Here’s the gold: the battle with procrastination is not a productivity problem – it’s an emotional one.
There’s a constant war being waged in our heads between the limbic system – the ‘emotional engine room’ of the brain – and pre-frontal cortex, which is responsible for complex behaviours like focusing one’s attention, planning for the future, and predicting the consequences of one’s actions. Essentially, our pre-frontal cortex is less developed and weaker, so the limbic system wins out.
When we procrastinate, we fail to manage our emotions, not our time.
Studies reveal that people avoid doing things when they are sad or upset, and that procrastination is the result of the brain in overwhelm with conflicting emotions. This is why the pleasantness of any distraction helps regulate feelings, and why procrastination often feels so good.
Being aware of what you are feeling will help you develop a reflective approach to procrastination. Instead of avoiding or amplifying your emotions – try to understand them. There are four key patterns to be aware of, and simple actions you can implement to disrupt them.
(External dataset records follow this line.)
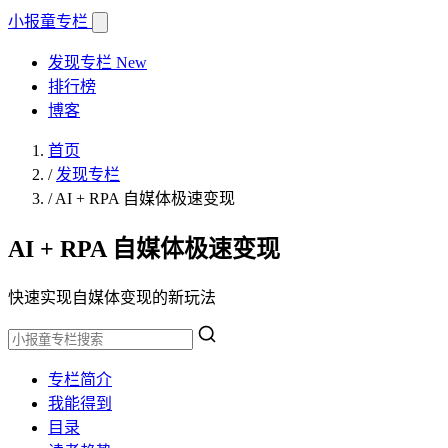
小报童
专栏
发现专栏
New
排行榜
博客
首页
/
发现专栏
/
AI + RPA 自媒体极速变现
AI + RPA 自媒体极速变现
快速实现自媒体变现的新玩法
专栏简介
我能得到
目录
1. Fear of failure – When we fail, we worry that we’ll be punished and feel ashamed. So, we try to avoid failure at all costs. But it doesn’t have to be that way. The first step is to overcome our fear of failure. *Next time you fail, try to find the upside. All negative experiences have some benefits (even if its hard to see at the time). Finding the benefits can help make failure easier to experience in the future.
2. Denial – Denial may be conscious but it is usually unconscious. We all do it. It can be difficult to identify something that is unconscious but it is nonetheless serious. Denial is a refusal to acknowledge truth or reality, and if ignored, it can cause problems in our lives. *The next time you have a knee-jerk reaction to opposing views – take a breath. You don’t have to agree, but listen to alternative opinions and interpretations of facts. Look at all the facts.
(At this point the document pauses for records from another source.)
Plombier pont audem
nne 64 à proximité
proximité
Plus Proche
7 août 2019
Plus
3. Impulsiveness – Many of us don’t know exactly why we take the actions we do. From overeating when you’re not hungry, to having yet another glass of wine on a weeknight, or texting someone we know that we shouldn’t be texting, controlling impulsive behaviour can be a tremendous challenge. *If you struggle with impulsive behaviour it’s important to understand what is motivating you. Get to the root of your impulsive behaviour and find ways to reduce the desire to act upon it. One way is to partake in quiet, centring activities, such as meditation, journaling and yoga. These practices will create space for you to process the initial impulsive thought and the action you wish to take.
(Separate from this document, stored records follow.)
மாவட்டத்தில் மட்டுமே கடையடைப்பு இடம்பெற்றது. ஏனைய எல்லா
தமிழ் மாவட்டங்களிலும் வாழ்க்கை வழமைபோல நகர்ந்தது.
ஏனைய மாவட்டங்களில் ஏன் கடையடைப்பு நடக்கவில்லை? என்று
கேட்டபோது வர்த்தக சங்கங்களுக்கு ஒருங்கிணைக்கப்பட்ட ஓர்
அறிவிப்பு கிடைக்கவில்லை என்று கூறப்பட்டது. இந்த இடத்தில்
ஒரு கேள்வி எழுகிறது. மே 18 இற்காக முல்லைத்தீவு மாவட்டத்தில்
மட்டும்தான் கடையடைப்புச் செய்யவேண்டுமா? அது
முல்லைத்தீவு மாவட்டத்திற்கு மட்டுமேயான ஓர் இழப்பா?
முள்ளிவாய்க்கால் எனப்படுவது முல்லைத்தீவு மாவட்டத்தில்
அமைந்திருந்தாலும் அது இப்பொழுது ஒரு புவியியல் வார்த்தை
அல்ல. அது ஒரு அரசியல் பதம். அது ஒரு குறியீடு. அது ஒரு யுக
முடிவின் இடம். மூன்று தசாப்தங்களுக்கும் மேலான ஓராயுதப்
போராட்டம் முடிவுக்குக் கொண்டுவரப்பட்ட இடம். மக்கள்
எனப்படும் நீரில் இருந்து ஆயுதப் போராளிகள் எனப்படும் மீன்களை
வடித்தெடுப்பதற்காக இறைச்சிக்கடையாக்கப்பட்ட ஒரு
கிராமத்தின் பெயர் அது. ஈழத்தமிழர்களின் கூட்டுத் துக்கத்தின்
4. Resistance – Everyone has a bit of the Rebel personality within themselves – the part that wants to (and sometimes does) go against-the-grain and break established rules. Rebels, however, almost always disregard the basis for rules, even though the outcomes are likely to be painful or of disadvantage to them. Many, if not all, rebels are psychologically driven by a false sense of superiority and wounded sense of powerlessness stemming from early childhood experiences. Their resistance can be seen as a compensatory mechanism. *If you value independent thinking, rebel often and can be persuaded by logic, reflect on the fact that independence and a sense of freedom are not necessarily cancelled out by cooperation and acceptance – neither is cooperation inferior to independence.